Curatorial Statement

The Stronger We Become

The higher you build your barriers
The taller I become
The further you take my rights away
The faster I will run
You can deny me, you can decide
To turn your face away
No matter ’cause there’s
Something inside so strong

– Labi Siffre (1987)

The stronger we become is a trialogue about resilience. The artists, Dineo Seshee Bopape, Tracey Rose and Mawande Ka Zenzile, probe the politics of self-determination, situated-ness, political displacement and epistemic violence. Resilience – in our time – has become conspicuously inexorable. Under the weight of our complex histories, being resilient is the capacity and the will to resist.

In the post-1994 era, that will to resist has not been eroded by the politics of reconciliation. To remain resilient – to carry on – means dealing with the repercussions of historical injustice. It is a measure of strength, but it should not hinder us from recognising persistent iniquities. As barriers rise and intransigent provincialism escalates, it is the simple things in everyday life – laughter, conversation and play – that become powerful forms of resistance, future-orientated disobedience, disruptive aesthetics and agonism. It is through these gestures that we can venture into our unknown but shared histories, our hidden epistemes, and the intricacy of our neglected knowledge systems.

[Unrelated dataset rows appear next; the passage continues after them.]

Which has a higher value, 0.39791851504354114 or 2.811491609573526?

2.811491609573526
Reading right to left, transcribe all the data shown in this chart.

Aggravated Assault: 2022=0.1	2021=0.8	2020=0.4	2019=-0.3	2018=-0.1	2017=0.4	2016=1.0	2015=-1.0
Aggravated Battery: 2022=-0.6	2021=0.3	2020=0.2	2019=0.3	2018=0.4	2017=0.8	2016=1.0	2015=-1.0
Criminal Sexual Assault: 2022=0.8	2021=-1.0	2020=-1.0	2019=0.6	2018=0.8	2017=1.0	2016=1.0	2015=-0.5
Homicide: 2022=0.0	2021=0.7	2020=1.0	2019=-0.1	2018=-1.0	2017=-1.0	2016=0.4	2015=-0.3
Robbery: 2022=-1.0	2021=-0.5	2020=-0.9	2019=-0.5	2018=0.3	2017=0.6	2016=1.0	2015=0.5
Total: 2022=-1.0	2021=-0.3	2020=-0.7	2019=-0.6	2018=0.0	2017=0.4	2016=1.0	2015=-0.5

In this trialogue, Bopape, Rose and Ka Zenzile interrogate gaps and silences as socially located, political struggles. Entwined in this intimate conversation is a reckoning with the failure, misadventure and deficiency of postcolonial, post-apartheid democracy in the context of the abiding persistence of divisive plutocracies. The trialogue is a call to excavate the truths and fallacies in the fantastic ruins of history. And with what we find, make sense of the present.

The stronger we become leaves behind the ostentation of the consumerist world to understand the discord of contemporary life as a past haunted by its imminent futures. It is a space for raw, unembellished and frank conversation. It is in carving emancipatory spaces that resilience as resistance becomes possible. Within emancipatory spaces, the illusive becomes real and the concealed contradictions surface.

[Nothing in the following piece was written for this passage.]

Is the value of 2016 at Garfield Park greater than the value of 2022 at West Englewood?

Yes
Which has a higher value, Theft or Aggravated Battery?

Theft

Based on politics of space and time – historical and geographical expansion and compression – the trialogue tackles the perplexing questions about land, displacement, mobility and, intimately tied to this, rights. It takes on this task through engaging with affective politics, of anger, outrage, exhilaration, optimism and disappointment. And by doing this it points directly to the quest of our struggles: dignity. To refuse to be fragile is to connect affect or the politics of sentiment with systemic theft of space and time.

With this exhibition we are acknowledging the climate of cynicism and disillusionment in contemporary life. We are also acknowledging what it is that makes us tenaciously human, in the context of a dehumanising history.

The stronger we become reflects the disenchantment, disillusionment and scepticism towards the agendas inherent in national and global discourses. But more importantly, it looks towards the subversiveness of often overlooked intimate spaces where we can laugh and be reminded that there remains something inside so strong.